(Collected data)
——————————
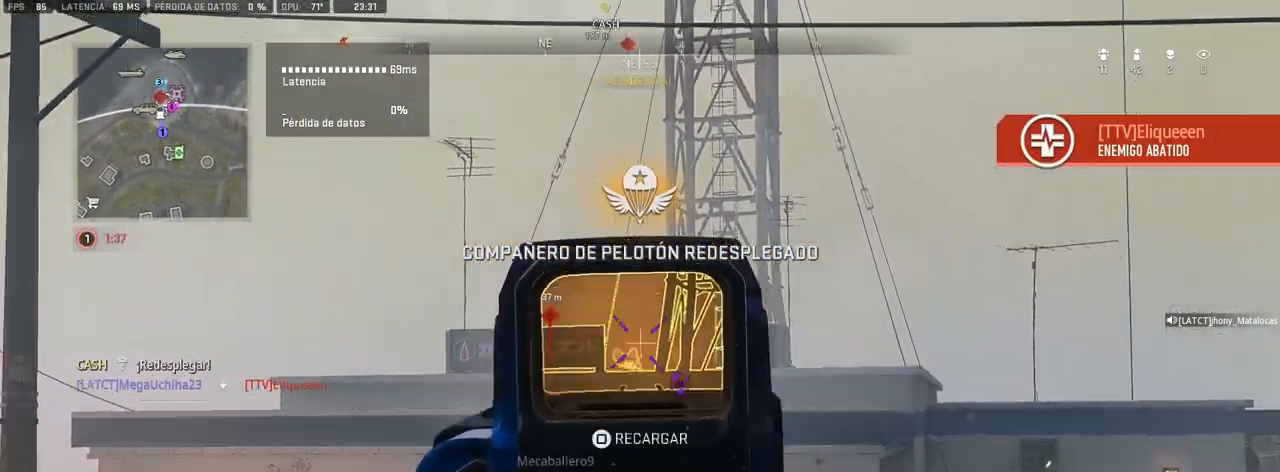
{"buttons": ["L1", "R1"], "left_stick": "center", "right_stick": "down", "events": []}
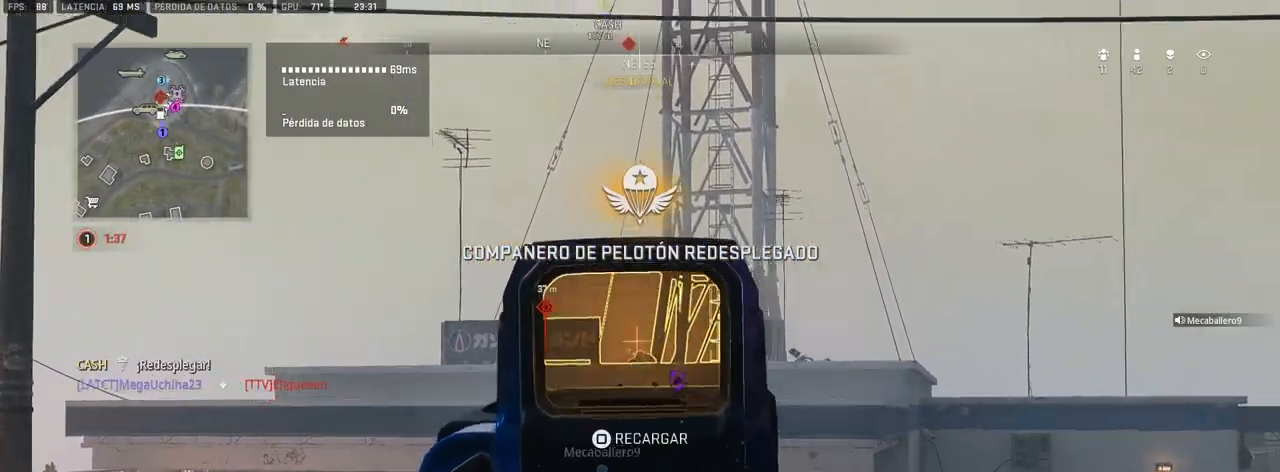
{"buttons": ["L1", "R1"], "left_stick": "center", "right_stick": "center", "events": [[33, "right_stick", "down-right"], [133, "right_stick", "down"], [233, "right_stick", "center"]]}
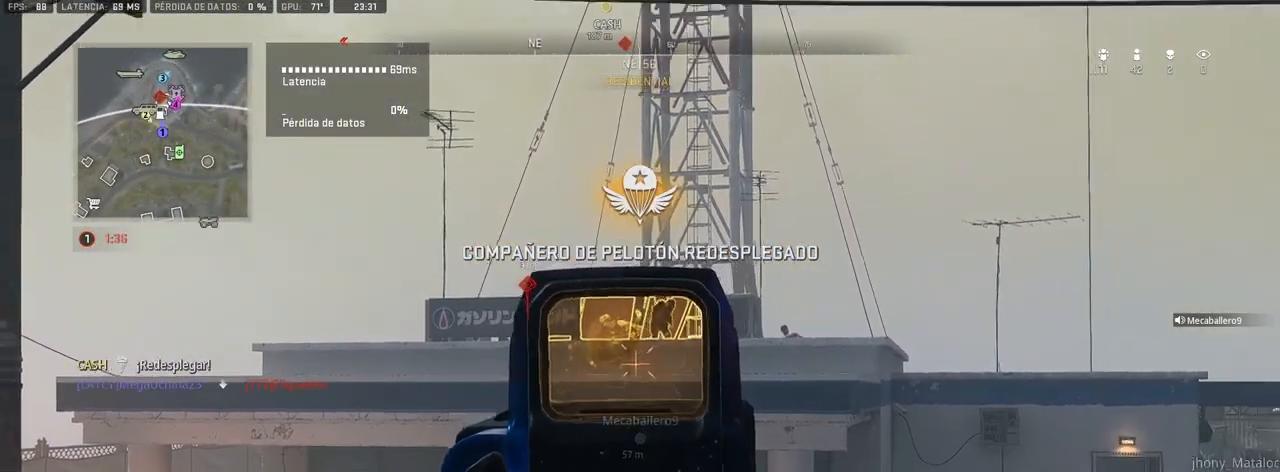
{"buttons": [], "left_stick": "center", "right_stick": "center", "events": [[50, "right_stick", "up"], [117, "DPAD_UP", "down"], [167, "right_stick", "right"], [217, "DPAD_UP", "up"], [217, "right_stick", "center"], [233, "R1", "up"], [333, "L1", "up"]]}
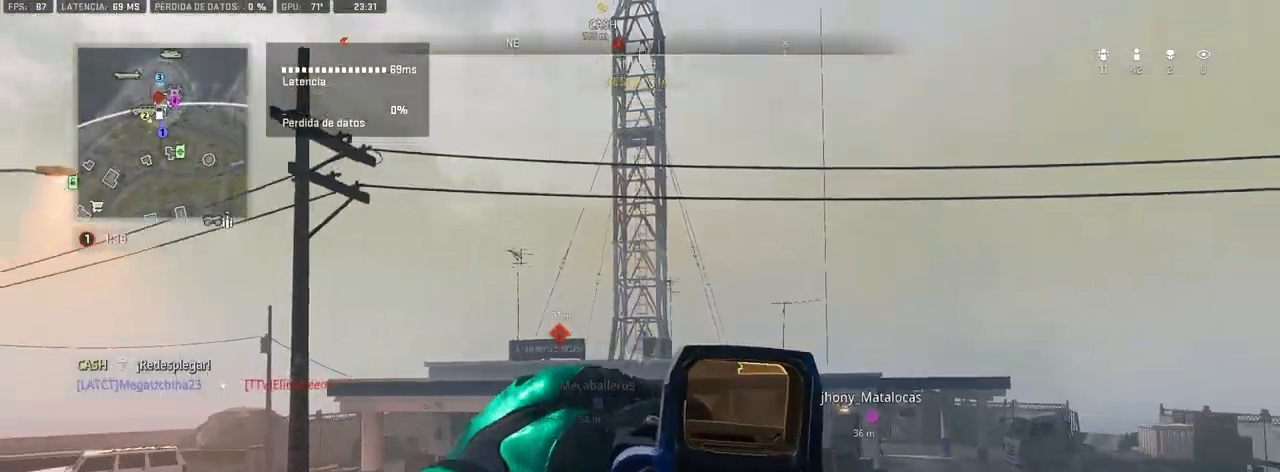
{"buttons": [], "left_stick": "center", "right_stick": "center", "events": [[33, "left_stick", "up"], [183, "left_stick", "center"], [267, "right_stick", "right"], [317, "left_stick", "right"], [367, "right_stick", "center"], [400, "left_stick", "center"]]}
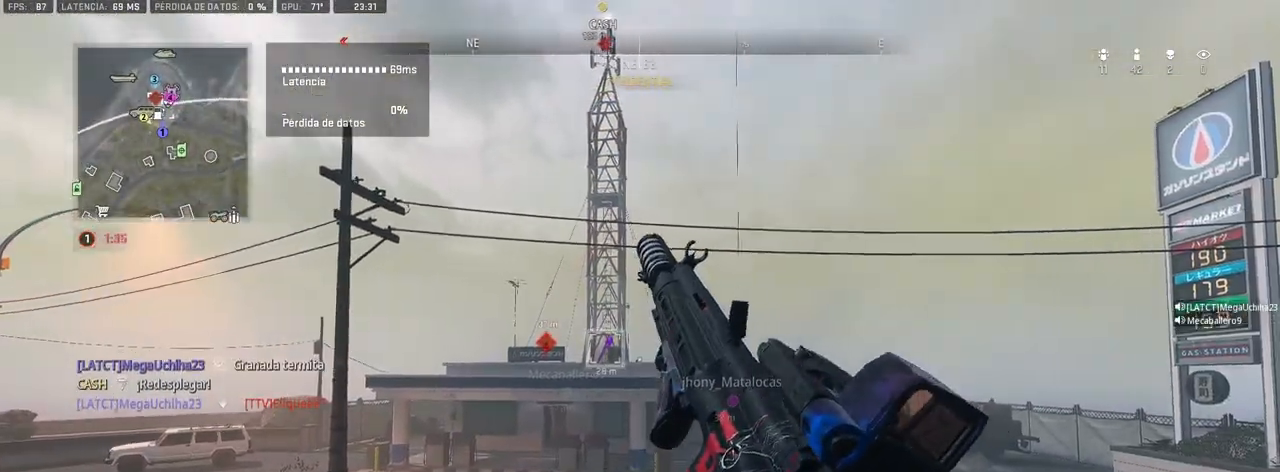
{"buttons": ["L1"], "left_stick": "center", "right_stick": "center", "events": [[17, "L1", "down"], [250, "DPAD_UP", "down"], [317, "DPAD_UP", "up"], [383, "DPAD_UP", "down"], [467, "DPAD_UP", "up"]]}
——————————
**Work task**.
Each entry above must be printed exactly, apart from its pictures.

**Written response**.
{"buttons": ["L1", "R1"], "left_stick": "center", "right_stick": "down", "events": []}
{"buttons": ["L1", "R1"], "left_stick": "center", "right_stick": "center", "events": [[33, "right_stick", "down-right"], [133, "right_stick", "down"], [233, "right_stick", "center"]]}
{"buttons": [], "left_stick": "center", "right_stick": "center", "events": [[50, "right_stick", "up"], [117, "DPAD_UP", "down"], [167, "right_stick", "right"], [217, "DPAD_UP", "up"], [217, "right_stick", "center"], [233, "R1", "up"], [333, "L1", "up"]]}
{"buttons": [], "left_stick": "center", "right_stick": "center", "events": [[33, "left_stick", "up"], [183, "left_stick", "center"], [267, "right_stick", "right"], [317, "left_stick", "right"], [367, "right_stick", "center"], [400, "left_stick", "center"]]}
{"buttons": ["L1"], "left_stick": "center", "right_stick": "center", "events": [[17, "L1", "down"], [250, "DPAD_UP", "down"], [317, "DPAD_UP", "up"], [383, "DPAD_UP", "down"], [467, "DPAD_UP", "up"]]}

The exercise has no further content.